One of the most common and persuasive arguments against gun control is that guns offer a means with which good guys can protect themselves from bad guys.
In practice, unfortunately, the guns that good guys own to protect themselves from bad guys too often end up killing the good guys' kids or wives or the good guys themselves (either via suicide, accident, or, in some cases, because they're grabbed by the bad guys and used against the good guys). Or, as in the case of Florida teen Trayvon Martin, the guns kill people who the good guys think are bad guys but who aren't actually bad guys.
But, sometimes, the guns actually do what gun-control opponents say they do.
Earlier this winter, at a high school in Detroit, a 70-year-old basketball coach was walking two of his players (girls) across the parking lot to their cars.
According to WXYZ, an ABC News affiliate, the coach and players were approached by two young men, both of whom had attended the high school and one of whom had recently been expelled. One of the men reportedly pulled out a gun and grabbed the coach's necklace.
The coach, a reserve police officer, was licensed to carry a concealed handgun, and he was carrying it. He pulled it out and shot both of the attackers, killing one of them. The young man who died was a 16-year-old named Michael Scott. The boy with him was a 15-year-old. Neither the coach nor the girls were harmed.
Now, this is still a sad story — two teenagers got shot and one got killed — but at least it was the bad guys who got shot instead of the good guys. So, in this instance, a gun owned for "protection" worked. That's why gun-control opponents have seized on this and other similar stories to support their cause.
As the nation continues to debate gun control, however, it's worth noting a few things about this incident:
- First, and most importantly, the gun used for protection in this case would be perfectly legal under the proposed new gun-control laws. The proposed laws ban military-grade assault weapons and massive ammo clips, not handguns. And assuming the coach did not have a criminal record, he would still be a legal gun owner.
- Second, the coach was a trained police officer. He knew very well how to carry, handle, and use his handgun. And the fact that he used it effectively under the extreme shock and pressure of being robbed at gunpoint shows how well trained he was.

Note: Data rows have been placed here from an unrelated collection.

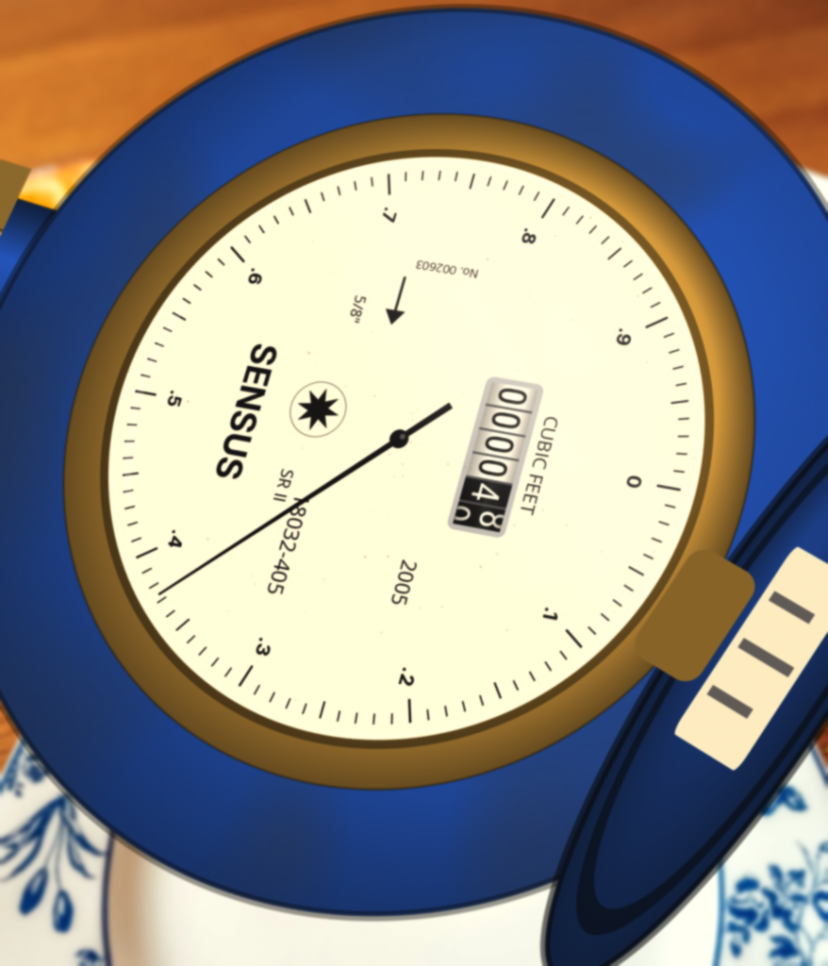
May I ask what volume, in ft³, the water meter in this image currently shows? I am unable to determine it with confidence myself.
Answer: 48.37 ft³
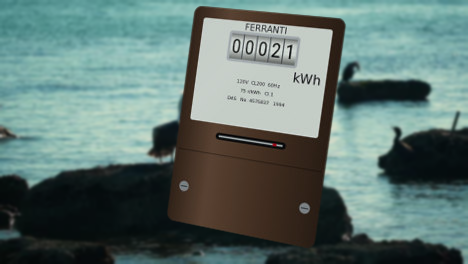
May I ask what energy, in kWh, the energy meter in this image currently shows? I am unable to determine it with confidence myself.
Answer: 21 kWh
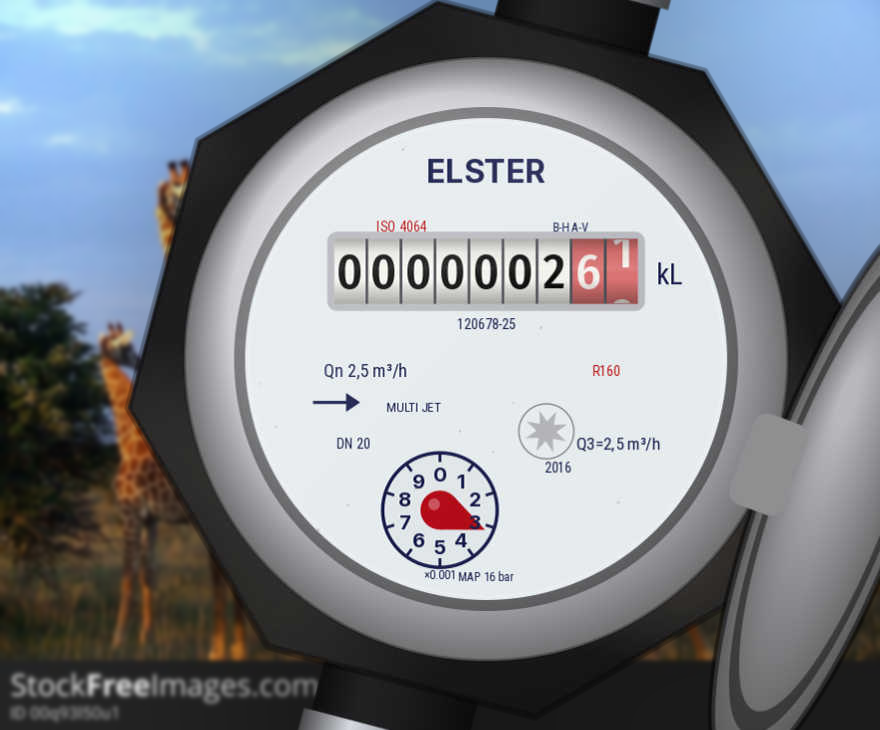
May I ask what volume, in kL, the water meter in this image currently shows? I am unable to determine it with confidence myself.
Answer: 2.613 kL
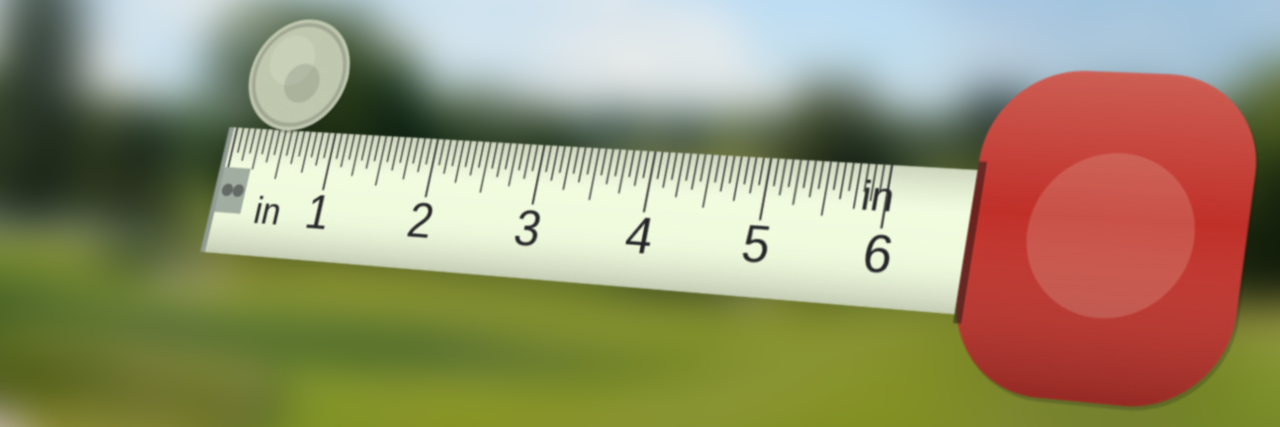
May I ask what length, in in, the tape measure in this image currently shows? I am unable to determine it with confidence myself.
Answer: 1 in
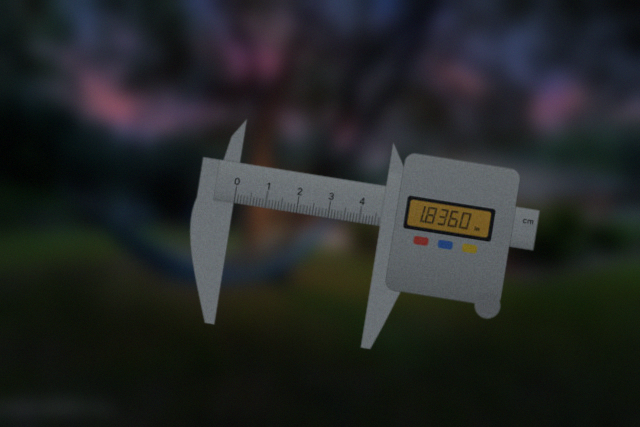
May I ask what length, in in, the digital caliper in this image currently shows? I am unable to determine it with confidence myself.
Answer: 1.8360 in
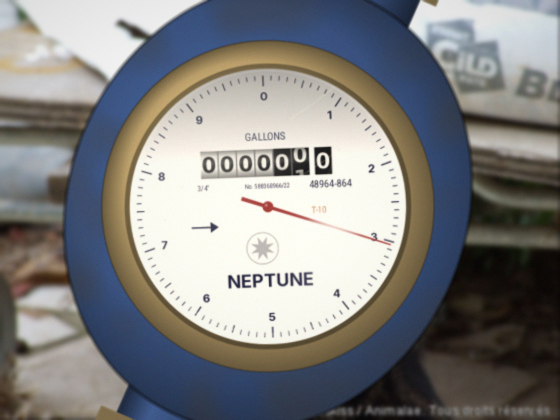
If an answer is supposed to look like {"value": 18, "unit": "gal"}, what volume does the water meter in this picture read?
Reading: {"value": 3.0, "unit": "gal"}
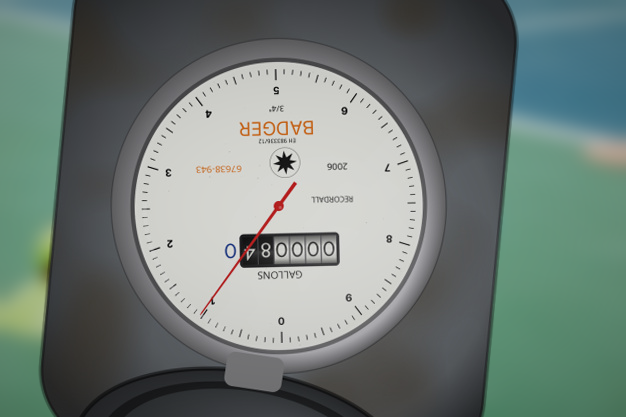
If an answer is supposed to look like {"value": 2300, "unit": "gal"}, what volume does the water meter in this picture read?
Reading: {"value": 841.0, "unit": "gal"}
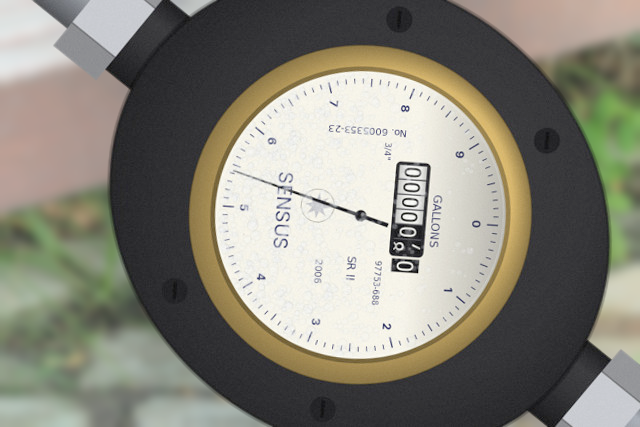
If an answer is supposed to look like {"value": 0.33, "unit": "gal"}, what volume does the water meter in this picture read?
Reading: {"value": 75.4, "unit": "gal"}
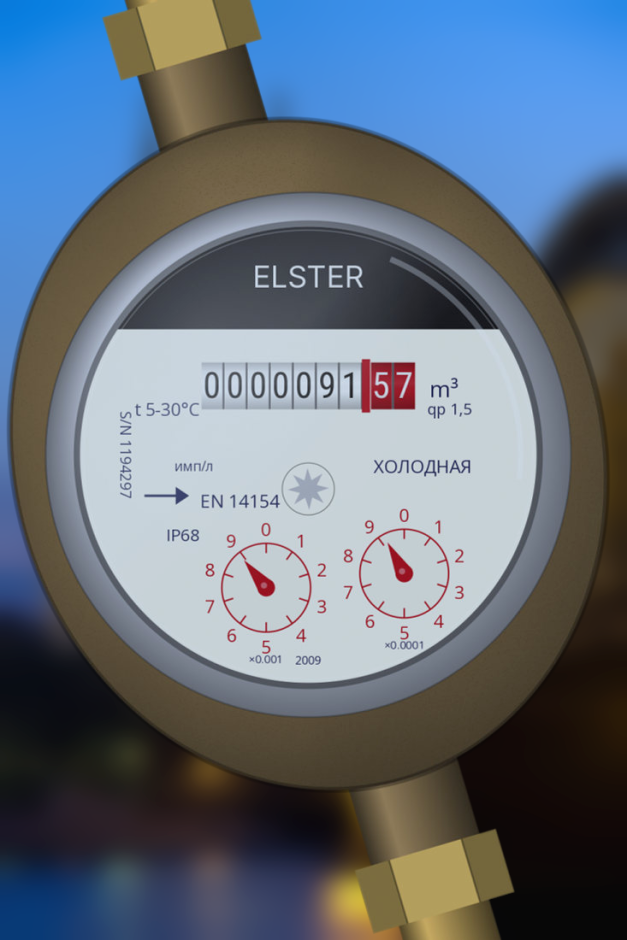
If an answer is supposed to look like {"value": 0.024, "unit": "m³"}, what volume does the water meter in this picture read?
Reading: {"value": 91.5789, "unit": "m³"}
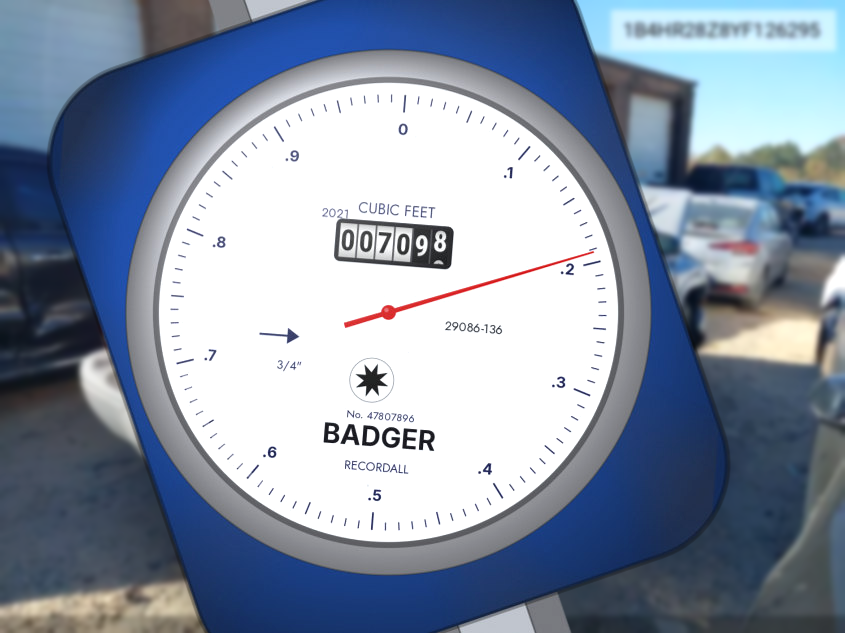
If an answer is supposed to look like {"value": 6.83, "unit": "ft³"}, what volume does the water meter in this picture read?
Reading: {"value": 7098.19, "unit": "ft³"}
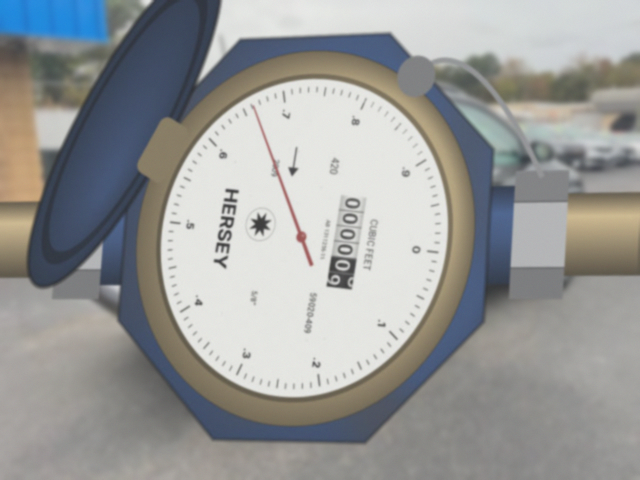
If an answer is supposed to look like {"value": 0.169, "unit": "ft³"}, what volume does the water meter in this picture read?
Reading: {"value": 8.66, "unit": "ft³"}
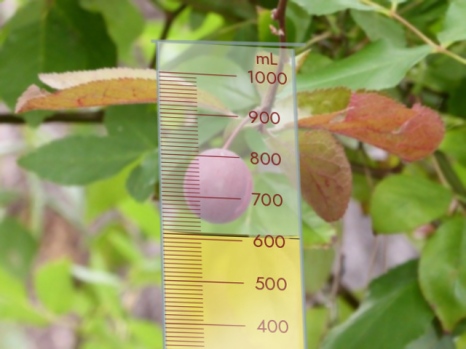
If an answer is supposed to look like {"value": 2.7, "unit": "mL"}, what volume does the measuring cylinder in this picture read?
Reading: {"value": 610, "unit": "mL"}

- Third, this incident could easily have turned out differently--as many similar incidents do. If the coach had been a bit slower or clumsier in pulling his own gun, the attackers could have shot and killed all three of the victims before they had a chance to defend themselves. (In the wild west, when everyone carried guns, it wasn't always the bad guys that got shot.)
The bottom line is that no mainstream politician in the current gun control debate is talking about banning the kind of gun used in this incident. And, unfortunately, the reason this incident has gained such notice among those who are against gun control is that it is a relatively rare incident.
If you have good statistics on the number of incidents in which guns have successfully enabled good guys to protect themselves from bad guys, please email me. I will be happy to publish them.
UPDATE: Since publishing this post, I have heard from lots of other gun owners (I'm one) who say that good guys use guns constantly to protect themselves from bad guys. Some cite a figure from an old study saying that guns are "used" for protection 2.5 million times a year. As David Frum explains here, that study is old and highly flawed, in part because it depended on a small sample of individuals reporting their activity from memory and because the "use" of a gun was not defined. Another study puts incidents of gun uses for protection per year in the late 1980s at about 60,000. A 1994 study found that, in 1992, there were 82,500 incidents in which the victims of violent crime used guns to defend themselves. Importantly, however, that total included police officers. In the same year, there were 931,000 violent crimes committed using guns. Meanwhile, the FBI keeps statistics on "justifiable homicide" by private citizens. In 2011, there were 260 "justifiable homicides" in the U.S., 201 of which were by guns. Meanwhile, in 2010, according to data cited in Wikipedia, there were 19,392 firearm-related suicide deaths and 11,078 firearm-related homicide deaths. These statistics suggest that guns are successfully used to kill or victimize good guys a lot more often than they are successfully used to protect good guys.